Introduction
Change Data
Capture (CDC) is introduced by Microsoft from SQL Server 2008. It is most
popular in case of Incremental load. We are going to study a scenario and
understand why the CDC is so important. The CDC is little complicated in MS SQL
Server 2008 but Microsoft improve the functionality and made it easier for us
from MS SQL 2012. In this article we are going to discuss CDC related to MS SQL
2012.
The article
based on two things
1.
How
CDC works on MS SQL Server 2012
2.
Implementation
of MS SQL Server 2012 CDC into SSIS
Hope it will
be informative and you enjoy the session.
Why CDC is needed a Scenario
We have a table
named tbl_EmployeeDetails and it contains EmpID, EmpName, DesigNation
and DOJ. The data is loaded from tbl_EmployeeDetails to Production
server table named tbl_Employee.
Suppose we
have 50 thousand records in the tbl_EmployeeDetails and data of that table is
frequently changed by Insert/Update and Delete. So it is not possible to delete
the destination table records and load it every time due to performance
factors.

▸ Listed records

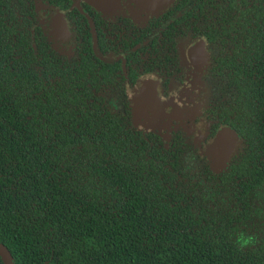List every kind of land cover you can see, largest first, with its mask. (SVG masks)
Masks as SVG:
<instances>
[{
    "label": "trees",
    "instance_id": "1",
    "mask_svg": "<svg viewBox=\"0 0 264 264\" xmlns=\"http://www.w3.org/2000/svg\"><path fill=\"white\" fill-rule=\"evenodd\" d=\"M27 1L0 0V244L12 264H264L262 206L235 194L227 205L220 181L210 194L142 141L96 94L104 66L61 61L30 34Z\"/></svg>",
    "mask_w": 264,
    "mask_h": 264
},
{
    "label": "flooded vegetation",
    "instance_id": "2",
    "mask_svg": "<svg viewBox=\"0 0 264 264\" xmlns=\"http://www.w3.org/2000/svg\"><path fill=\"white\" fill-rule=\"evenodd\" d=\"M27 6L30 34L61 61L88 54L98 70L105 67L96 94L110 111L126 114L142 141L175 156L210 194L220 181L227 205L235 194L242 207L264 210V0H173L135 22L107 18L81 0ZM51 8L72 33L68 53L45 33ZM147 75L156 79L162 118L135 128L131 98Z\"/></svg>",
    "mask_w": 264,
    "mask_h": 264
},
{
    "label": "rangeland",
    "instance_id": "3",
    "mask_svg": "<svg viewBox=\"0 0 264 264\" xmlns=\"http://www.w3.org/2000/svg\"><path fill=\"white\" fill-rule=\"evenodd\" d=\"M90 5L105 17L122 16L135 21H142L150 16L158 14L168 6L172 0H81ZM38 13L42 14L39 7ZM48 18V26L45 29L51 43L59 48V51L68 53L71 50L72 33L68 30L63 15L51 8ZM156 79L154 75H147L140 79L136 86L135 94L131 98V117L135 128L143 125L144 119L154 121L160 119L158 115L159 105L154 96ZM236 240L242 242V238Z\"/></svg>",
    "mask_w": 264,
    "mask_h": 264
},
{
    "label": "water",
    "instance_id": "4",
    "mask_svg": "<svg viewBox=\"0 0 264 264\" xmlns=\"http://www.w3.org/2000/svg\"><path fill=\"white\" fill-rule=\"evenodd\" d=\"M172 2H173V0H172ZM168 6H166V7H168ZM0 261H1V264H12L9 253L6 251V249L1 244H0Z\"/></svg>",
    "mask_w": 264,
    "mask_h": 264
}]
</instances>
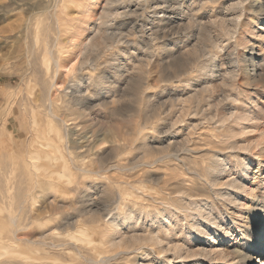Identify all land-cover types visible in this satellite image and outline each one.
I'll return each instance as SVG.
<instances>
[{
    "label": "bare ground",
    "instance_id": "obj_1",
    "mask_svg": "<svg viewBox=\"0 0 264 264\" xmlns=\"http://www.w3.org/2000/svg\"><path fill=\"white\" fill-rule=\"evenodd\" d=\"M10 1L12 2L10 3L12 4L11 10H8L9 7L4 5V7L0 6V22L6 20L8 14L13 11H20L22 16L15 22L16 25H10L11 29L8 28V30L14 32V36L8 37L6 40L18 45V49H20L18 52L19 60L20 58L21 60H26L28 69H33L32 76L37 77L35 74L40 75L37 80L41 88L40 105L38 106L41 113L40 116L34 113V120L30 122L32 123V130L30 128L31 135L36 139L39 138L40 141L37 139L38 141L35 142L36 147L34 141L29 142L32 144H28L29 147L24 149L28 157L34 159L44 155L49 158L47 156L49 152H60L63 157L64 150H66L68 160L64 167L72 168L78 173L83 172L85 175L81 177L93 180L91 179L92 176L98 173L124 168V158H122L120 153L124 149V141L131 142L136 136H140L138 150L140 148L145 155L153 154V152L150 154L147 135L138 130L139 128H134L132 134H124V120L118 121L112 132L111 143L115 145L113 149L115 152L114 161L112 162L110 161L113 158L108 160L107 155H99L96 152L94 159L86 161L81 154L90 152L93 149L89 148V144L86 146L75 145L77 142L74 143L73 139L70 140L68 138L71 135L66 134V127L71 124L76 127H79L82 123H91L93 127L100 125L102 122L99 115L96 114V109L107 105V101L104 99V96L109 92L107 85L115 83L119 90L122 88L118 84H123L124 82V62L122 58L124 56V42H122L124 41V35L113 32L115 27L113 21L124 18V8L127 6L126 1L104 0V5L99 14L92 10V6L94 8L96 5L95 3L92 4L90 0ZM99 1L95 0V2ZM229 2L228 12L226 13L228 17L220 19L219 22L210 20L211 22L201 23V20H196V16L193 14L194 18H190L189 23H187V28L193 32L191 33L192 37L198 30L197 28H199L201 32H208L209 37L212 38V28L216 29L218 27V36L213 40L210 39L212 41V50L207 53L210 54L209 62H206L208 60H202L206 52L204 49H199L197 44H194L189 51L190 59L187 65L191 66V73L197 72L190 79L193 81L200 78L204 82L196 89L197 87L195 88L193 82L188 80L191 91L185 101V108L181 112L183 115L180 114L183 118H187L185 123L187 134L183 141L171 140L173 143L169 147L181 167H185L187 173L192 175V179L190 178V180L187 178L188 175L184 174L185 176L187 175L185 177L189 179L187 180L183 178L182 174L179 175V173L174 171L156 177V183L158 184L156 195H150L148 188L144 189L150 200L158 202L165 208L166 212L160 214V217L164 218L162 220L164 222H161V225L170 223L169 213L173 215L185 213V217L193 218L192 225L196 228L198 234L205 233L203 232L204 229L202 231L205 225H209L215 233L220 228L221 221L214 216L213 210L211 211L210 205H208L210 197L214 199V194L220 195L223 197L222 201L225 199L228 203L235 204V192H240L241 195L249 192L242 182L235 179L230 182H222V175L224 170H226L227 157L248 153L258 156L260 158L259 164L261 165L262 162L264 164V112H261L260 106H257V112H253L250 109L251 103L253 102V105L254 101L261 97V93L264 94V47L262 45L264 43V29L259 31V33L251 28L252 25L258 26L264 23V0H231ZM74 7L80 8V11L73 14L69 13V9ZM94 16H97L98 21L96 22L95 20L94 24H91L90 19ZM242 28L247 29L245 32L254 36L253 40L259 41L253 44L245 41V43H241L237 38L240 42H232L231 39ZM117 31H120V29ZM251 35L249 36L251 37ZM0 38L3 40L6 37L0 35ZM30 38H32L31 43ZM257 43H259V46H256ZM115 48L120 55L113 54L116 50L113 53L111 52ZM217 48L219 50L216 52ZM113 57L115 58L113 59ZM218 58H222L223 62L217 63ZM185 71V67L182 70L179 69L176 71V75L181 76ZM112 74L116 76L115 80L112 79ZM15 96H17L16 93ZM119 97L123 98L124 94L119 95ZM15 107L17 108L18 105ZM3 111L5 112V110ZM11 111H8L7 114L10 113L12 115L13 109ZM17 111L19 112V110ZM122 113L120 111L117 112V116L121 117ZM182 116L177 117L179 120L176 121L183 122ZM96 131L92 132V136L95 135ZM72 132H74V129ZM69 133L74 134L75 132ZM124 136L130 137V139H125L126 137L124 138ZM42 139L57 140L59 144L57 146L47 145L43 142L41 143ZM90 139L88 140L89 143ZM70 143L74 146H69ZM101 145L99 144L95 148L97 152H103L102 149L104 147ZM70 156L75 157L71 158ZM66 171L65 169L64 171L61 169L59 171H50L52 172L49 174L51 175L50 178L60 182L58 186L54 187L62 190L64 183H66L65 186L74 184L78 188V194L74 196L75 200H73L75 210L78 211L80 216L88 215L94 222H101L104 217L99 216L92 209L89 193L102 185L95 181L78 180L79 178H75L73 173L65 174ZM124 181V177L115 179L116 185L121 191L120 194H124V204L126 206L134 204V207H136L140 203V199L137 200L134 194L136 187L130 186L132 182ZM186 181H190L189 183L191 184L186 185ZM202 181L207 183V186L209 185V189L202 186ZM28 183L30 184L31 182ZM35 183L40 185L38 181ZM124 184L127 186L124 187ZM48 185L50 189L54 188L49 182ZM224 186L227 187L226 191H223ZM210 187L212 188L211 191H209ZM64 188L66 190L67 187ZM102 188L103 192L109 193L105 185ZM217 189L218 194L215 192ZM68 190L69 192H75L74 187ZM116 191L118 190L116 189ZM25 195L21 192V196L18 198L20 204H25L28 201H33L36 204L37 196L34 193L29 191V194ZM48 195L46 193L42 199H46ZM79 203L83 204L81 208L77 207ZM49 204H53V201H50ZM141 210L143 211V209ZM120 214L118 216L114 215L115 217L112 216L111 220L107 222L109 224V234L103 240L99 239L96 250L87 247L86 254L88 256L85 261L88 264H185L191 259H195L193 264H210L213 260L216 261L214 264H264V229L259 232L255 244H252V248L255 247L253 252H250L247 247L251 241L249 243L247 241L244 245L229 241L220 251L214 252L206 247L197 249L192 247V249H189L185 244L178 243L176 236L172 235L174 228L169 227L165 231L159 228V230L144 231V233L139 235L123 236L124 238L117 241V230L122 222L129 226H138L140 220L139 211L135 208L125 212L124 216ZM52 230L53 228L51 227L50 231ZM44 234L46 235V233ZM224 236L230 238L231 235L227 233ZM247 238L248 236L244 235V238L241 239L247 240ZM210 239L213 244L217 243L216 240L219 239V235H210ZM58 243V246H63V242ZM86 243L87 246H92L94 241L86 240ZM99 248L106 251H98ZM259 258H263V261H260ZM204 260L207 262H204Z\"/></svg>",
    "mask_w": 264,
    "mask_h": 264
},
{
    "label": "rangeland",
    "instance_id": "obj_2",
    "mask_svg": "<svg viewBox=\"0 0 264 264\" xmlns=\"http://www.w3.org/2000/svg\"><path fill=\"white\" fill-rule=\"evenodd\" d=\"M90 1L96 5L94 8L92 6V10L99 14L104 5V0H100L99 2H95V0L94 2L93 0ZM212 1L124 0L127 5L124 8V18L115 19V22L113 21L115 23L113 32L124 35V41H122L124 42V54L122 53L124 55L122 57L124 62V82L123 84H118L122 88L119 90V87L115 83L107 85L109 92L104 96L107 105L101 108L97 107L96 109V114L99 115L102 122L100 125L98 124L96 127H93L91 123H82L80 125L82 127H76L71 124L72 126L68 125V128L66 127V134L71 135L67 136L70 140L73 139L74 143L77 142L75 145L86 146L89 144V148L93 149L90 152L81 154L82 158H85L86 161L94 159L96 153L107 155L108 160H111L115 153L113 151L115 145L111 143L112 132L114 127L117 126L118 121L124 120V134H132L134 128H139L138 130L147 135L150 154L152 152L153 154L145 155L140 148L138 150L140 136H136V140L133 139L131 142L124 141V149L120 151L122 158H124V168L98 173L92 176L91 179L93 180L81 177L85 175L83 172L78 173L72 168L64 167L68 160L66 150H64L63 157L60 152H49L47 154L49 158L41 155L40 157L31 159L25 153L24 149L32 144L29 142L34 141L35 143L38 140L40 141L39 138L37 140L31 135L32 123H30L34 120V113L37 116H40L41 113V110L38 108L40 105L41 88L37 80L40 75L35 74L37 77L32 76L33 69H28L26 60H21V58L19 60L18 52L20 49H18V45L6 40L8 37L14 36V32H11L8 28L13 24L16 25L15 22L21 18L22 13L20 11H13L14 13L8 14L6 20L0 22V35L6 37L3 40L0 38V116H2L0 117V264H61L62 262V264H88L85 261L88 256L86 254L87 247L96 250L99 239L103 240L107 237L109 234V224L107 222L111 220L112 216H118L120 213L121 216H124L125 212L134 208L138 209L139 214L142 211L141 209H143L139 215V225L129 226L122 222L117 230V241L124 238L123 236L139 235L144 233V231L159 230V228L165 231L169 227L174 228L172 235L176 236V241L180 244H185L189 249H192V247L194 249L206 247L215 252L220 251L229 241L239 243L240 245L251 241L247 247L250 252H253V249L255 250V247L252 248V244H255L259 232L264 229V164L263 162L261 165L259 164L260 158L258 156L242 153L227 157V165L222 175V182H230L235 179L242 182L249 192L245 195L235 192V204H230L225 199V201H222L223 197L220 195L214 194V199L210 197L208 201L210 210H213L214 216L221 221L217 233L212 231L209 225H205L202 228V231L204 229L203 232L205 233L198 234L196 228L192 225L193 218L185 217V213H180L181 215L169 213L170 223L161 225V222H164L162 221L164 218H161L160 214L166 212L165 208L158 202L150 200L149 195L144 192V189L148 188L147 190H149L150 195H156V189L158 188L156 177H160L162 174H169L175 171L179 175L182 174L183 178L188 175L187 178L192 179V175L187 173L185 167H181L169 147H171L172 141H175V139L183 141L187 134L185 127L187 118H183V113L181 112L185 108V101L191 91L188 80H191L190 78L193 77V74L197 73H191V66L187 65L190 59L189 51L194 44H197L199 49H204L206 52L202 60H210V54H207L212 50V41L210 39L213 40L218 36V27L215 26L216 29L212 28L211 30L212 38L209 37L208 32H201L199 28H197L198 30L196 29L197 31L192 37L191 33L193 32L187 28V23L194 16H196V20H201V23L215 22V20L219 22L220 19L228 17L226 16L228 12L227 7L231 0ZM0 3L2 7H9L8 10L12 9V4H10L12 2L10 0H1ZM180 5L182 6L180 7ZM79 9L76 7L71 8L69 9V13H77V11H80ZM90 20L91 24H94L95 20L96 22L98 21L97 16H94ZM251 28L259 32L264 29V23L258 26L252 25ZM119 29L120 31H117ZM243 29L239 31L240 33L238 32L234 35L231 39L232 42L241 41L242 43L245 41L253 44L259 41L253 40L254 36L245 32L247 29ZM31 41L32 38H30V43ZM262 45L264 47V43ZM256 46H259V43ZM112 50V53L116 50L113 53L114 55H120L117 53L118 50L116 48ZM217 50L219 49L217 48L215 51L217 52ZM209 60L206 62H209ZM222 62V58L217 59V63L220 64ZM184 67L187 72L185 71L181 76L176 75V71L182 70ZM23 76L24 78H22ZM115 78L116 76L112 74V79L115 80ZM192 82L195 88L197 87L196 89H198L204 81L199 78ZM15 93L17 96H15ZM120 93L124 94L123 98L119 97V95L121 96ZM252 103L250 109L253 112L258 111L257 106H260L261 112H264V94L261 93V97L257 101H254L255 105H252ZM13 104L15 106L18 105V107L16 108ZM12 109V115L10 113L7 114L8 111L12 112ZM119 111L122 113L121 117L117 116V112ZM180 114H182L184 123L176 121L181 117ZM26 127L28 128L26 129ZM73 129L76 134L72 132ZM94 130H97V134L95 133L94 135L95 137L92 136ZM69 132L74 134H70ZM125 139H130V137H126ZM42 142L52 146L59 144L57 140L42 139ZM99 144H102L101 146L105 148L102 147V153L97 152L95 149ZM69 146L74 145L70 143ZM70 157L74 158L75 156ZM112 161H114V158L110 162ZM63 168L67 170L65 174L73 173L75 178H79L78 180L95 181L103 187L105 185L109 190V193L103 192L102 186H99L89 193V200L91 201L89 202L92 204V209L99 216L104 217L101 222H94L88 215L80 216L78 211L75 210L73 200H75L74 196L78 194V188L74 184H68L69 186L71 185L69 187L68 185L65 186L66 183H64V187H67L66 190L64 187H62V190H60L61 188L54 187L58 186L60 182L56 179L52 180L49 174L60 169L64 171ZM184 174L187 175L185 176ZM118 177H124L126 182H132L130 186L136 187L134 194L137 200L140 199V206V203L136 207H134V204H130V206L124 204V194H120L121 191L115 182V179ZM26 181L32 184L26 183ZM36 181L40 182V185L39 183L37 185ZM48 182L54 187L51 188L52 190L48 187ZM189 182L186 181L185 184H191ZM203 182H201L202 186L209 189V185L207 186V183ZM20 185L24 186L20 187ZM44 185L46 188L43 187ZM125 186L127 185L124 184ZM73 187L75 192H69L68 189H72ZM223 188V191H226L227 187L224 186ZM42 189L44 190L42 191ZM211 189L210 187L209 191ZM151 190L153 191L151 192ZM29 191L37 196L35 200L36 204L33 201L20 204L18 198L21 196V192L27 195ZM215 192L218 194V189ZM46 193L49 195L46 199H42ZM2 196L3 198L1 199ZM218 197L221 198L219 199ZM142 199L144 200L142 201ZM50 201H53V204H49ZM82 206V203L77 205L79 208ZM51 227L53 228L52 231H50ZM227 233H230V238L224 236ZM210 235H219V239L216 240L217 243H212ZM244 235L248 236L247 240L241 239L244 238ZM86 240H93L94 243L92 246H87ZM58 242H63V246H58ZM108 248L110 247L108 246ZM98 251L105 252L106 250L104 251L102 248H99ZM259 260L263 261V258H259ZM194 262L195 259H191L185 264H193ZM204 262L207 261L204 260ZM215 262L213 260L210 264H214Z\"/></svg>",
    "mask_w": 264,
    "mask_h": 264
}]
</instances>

▸ Things to do
**a)** Condense the paragraph of the CDC article that begins "Change Data Capture (CDC) is introduced" into a short bulleted list, keeping its main facts.
**b)** In the CDC article, update the part that opens with the words containing "The article" and closes with "enjoy the session.", replacing "informative" with "useful".
**c)** Please write what comes next in the CDC article, picking up after its final sentence.
The material plays no part in what you need to do here.

▸ Exercise results
**a)**
- Microsoft introduced Change Data Capture (CDC) in SQL Server 2008.
- CDC is most popular for incremental loads.
- The article studies a scenario to show why CDC is so important.
- CDC was somewhat complicated in MS SQL Server 2008; Microsoft improved it and made it easier to use from MS SQL 2012.
- The article discusses CDC in MS SQL 2012.

**b)**
The article
based on two things
1.
How
CDC works on MS SQL Server 2012
2.
Implementation
of MS SQL Server 2012 CDC into SSIS
Hope it will
be useful and you enjoy the session.

**c)**
So we have to
understand which records are Inserted/Updated/Deleted and make the operation on
this sets only. Here in this source table tbl_EmployeeDetails we are unable to understand
it and hence the CDC comes into the picture.
Before MS SQL
2008 we used alternate approaches that include timestamp columns, triggers, or
complex queries often hurt performance and increase complexity.
How CDC Works
To understand
it properly here we provide a pictorial diagram.
When any
Insert/Update/Delete occurs in the database table it logged into the log file.
The Scheduler reads the log file and stores the data into CDC table. This is
done by LSN (Log Sequence Number). From this CDC table we can track the changes
of the records in the table.
Implementation of CDC in MS SQL Server 2012
Before
Working with CDC the SQL Server Agent Services must be STARTED
Step-1
[ Enabling Change Data Capture (CDC) in
Database ]
USE TEST
GO
EXEC sys.sp_cdc_enable_db;
GO
To check the
CDC is properly activated on the database
SELECT [name], database_id, is_cdc_enabled
FROM sys.databases WHERE name = 'TEST';
GO
name
|
database_id
|
is_cdc_enabled
|
TEST
|
7
|
1
|
Here is_cdc_enabled
= 1 means the CDC is enabled in the database named TEST.
After this
execution of the command we find some table objects is created automatically as
a system table in the database and we have to understand those table clearly.
cdc.captured_columns
This
table returns result for list of captured column.
cdc.change_tables
This
table returns list of all the tables which are enabled for capture.
cdc.ddl_history
This
table contains history of all the DDL changes since capture data enabled.
cdc.index_columns
This
table contains indexes associated with change table.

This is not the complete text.